Universitäten haben eine lange, hochproblematische Geschichte und waren bei weitem nicht immer Orte des freien Denkens, sondern Reproduktionsstätte der herrschenden Verhältnisse. Jeder Millimeter für die Anderen musste erkämpft werden und wurde nicht geschenkt.
 
P.s: Ich bin sehr sehr stolz auf meine Abschlüsse, weil ich sehr hart dafür gearbeitet habe. Ich mache mir aber nix vor – diese Einrichtungen sind nicht auf mich ausgerichtet und ich bin die Ausnahme. Und für Andere gilt das noch viel mehr, das hat Systematik. 
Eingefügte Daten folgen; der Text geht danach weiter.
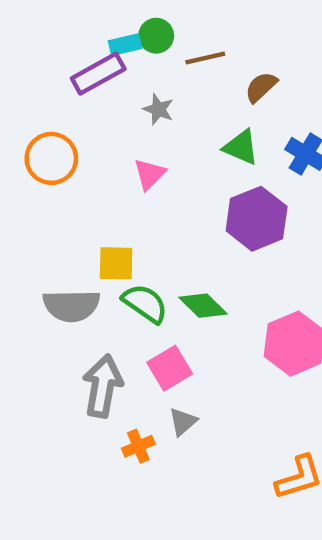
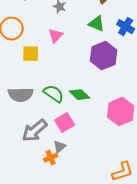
yellow square: (116, 263) -> (31, 54), moved
gray arrow: (103, 386) -> (35, 131), turned -140
gray triangle: (183, 422) -> (60, 147), moved

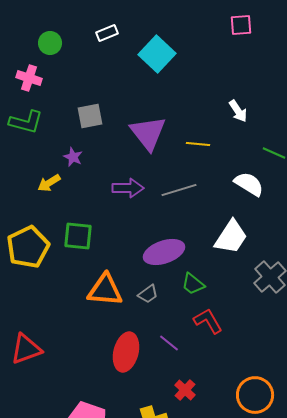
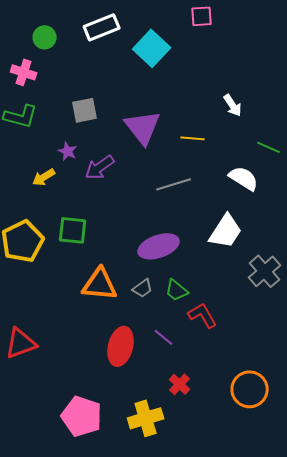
pink square: (241, 25) -> (202, 16), moved
white rectangle: (107, 33) -> (102, 27), size x1.6
purple arrow: (128, 188) -> (100, 167), moved, turned 144
green trapezoid: (193, 284) -> (177, 290), moved

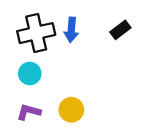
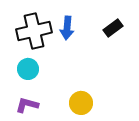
yellow circle: (71, 110) -> (81, 103), moved

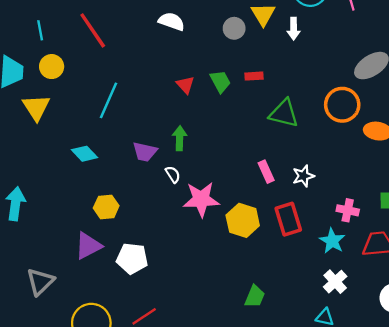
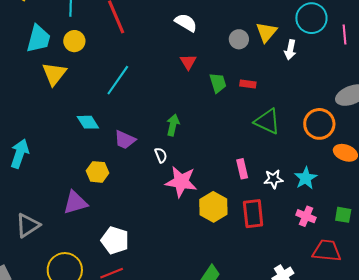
red triangle: (185, 85) -> (188, 62), moved
purple trapezoid: (145, 152) -> (125, 140), moved
cyan star: (332, 241) -> (306, 178), moved
white pentagon: (132, 258) -> (115, 240), moved

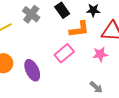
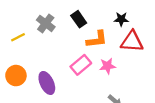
black star: (93, 10) -> (121, 19), moved
pink star: (100, 54) -> (107, 66), moved

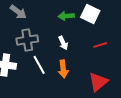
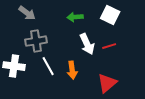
white square: (90, 14) -> (110, 15), moved
white arrow: (63, 43) -> (87, 44), moved, size x1.5

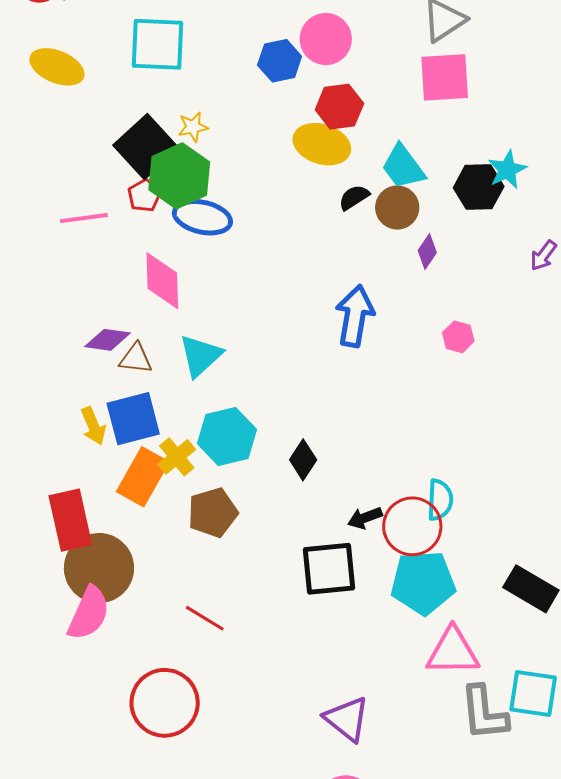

Das Bildungssystem egalitär gestalten trifft sie mit am allermeisten, weil es ihre Domäne ist. Da können sie die Ilias rezitieren und das für wichtig halten und sich distinguieren. Umso wichtiger daran zu arbeiten, dass alle zu Bildung kommen- danke an alle, die es tun. 
(Und natürlich müssen wir drüber reden, was „Bildung“ bedeutet. Andere, lange Debatte – aber ich möchte es erwähnt haben) 
Oxford für Alle! Oxford ist sehr hübsch.